RATING: 2 Keys RESULT: Win REMAINING: 15:42
Come in Star Command. I seem to have crashed in a world completely devoid of intelligent life. To infringe-ity … and beyond!
Ah vacation time is in the air! The bags are packed, the car is gassed up, and your parents are finishing up everything to leave. There’s only one problem, you can’t find your favorite toys Woody and Buzz! With your parents trying to hit the road in one hour, you only have one goal in mind. Find your toys before the car ride becomes your worst, most boring nightmare!
I’m going to point out the obvious here, right off the bat. Yes, this is a game at least “based on” or “inspired by” by an existing intellectual property. I can’t ignore this fact when considering the effectiveness of the concepts put forth in the game.
The story here is essentially “find Woody and Buzz in an hour” – but perhaps it would be better suited to be “Find the IP Licence before Disney/Pixar arrives. While we obviously are not in a position to say for certain that this – or any other game isn’t licensed, we can say this: The Walt Disney Company is just not in the business of licencing their characters for use in another company’s attraction. So there’s that.
As we enter, we are hit with cardboard boxes scattered all over the floor. This is part of a puzzle, of course, and does tie-in to the room’s theme and story. The boxes, however, are pretty off-putting. They looked crinkled and poorly taped. The room is a pretty good representation of a children’s room otherwise. There was a bed in a corner and a locked nightstand next to it. Against a wall near the bed was a dresser with a series of drawers. Along the wall with the door there were a number of shelves with toys. There were toys strewn throughout the room, many of which were theme-appropriate. There was also a locked toy box, a few other locked boxes, and a crib.
The furniture was white and pretty minimalist. The white walls matched the furniture on their bottom half, and the top half has the iconic sky motif from the movies – a sky blue background with the same cloud pattern evenly spaced throughout. Music from the movie also plays in the background.
Again though, the room is hurt by its attachment to Toy Story. The environment must match the room from the movie to be effective, and in doing so immediately eliminates any possibility for uniqueness. Sure, a game based on a Disney movie might be intriguing in itself, but the world created from that in this game, if you strip away all the licensed property, is just a generic looking kid’s room – a completely uninteresting place.
The room existed purely as a vehicle to display the various toys and characters seen in the titular Andy’s Room, many of which were used in puzzles.
There’s really not too much to say about the puzzles. They were adequate. They used toys from the movie effectively but somewhat lacked in variety.

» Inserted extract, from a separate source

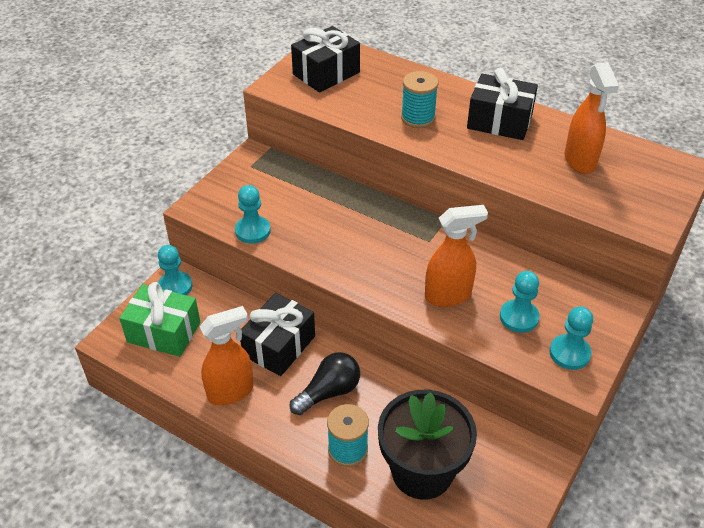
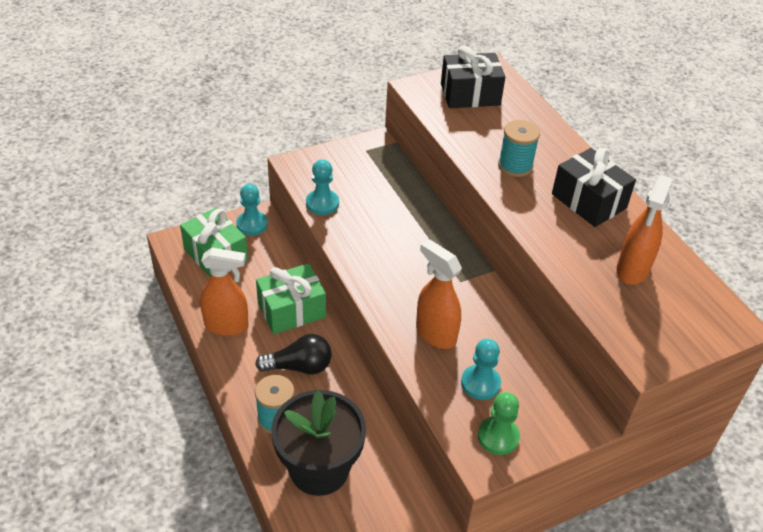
camera: 30 degrees right, 0 degrees up
(279, 346) = (291, 310): black gift -> green gift
(448, 295) = (435, 334): orange spray bottle -> orange spray bottle turned 150 degrees counterclockwise
(569, 353) = (498, 437): turquoise pawn -> green pawn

We did have trouble with a few of the puzzles as some of the solutions seemed tenuous to us after they were solved, including a puzzle that involved assembling toy car track in the correct order.
On their own merits, the puzzles were just okay but once again, the tie-in to the movies did nothing to enhance the puzzles in any unique way that couldn’t generally have been done without any reference to the movies at all. In fact, I would argue the game is hurt by limiting itself to puzzles that can only be constructed from elements that exist in the world of Toy Story, and not just that, but things that specifically existed in Andy’s Room. That’s simply too limiting to construct puzzles that standout on their own without the crutch of being tied to a popular movie franchise.
I believe that escape rooms have the ability to deliver something that few other entertainment experiences can. No other medium can throw you into a world that allows you to interact with an environment that responds to your actions and stories that unfold in a unique, organic way often shaped by your actions. These experiences are best designed from conception to final product to be an escape room. With the exception of some licensed rooms, trying to adapt an idea from a different medium, especially one that likely isn’t even licensed in the first place, is something the industry should avoid.
The bottom line is, this game is hurt by its misuse of the Toy Story IP. Rather than enhancing the experience, Andy’s Room is held back by its very premise.
The idea that a venue can take an existing and popular IP and turn it into an escape room is already dubious – made worse when the conversation of licensing rights is raised, but this venue has done it in a way that not only makes for a worse escape room, but arguably hurts the original property as well.
Venue: Elite Escape
Location: Exton, PA
Number of Games: 4
GAME SPECIFIC INFORMATION:
Duration: 60 minutes
Capacity: 8 people
Group Type: Public / You may be paired with strangers.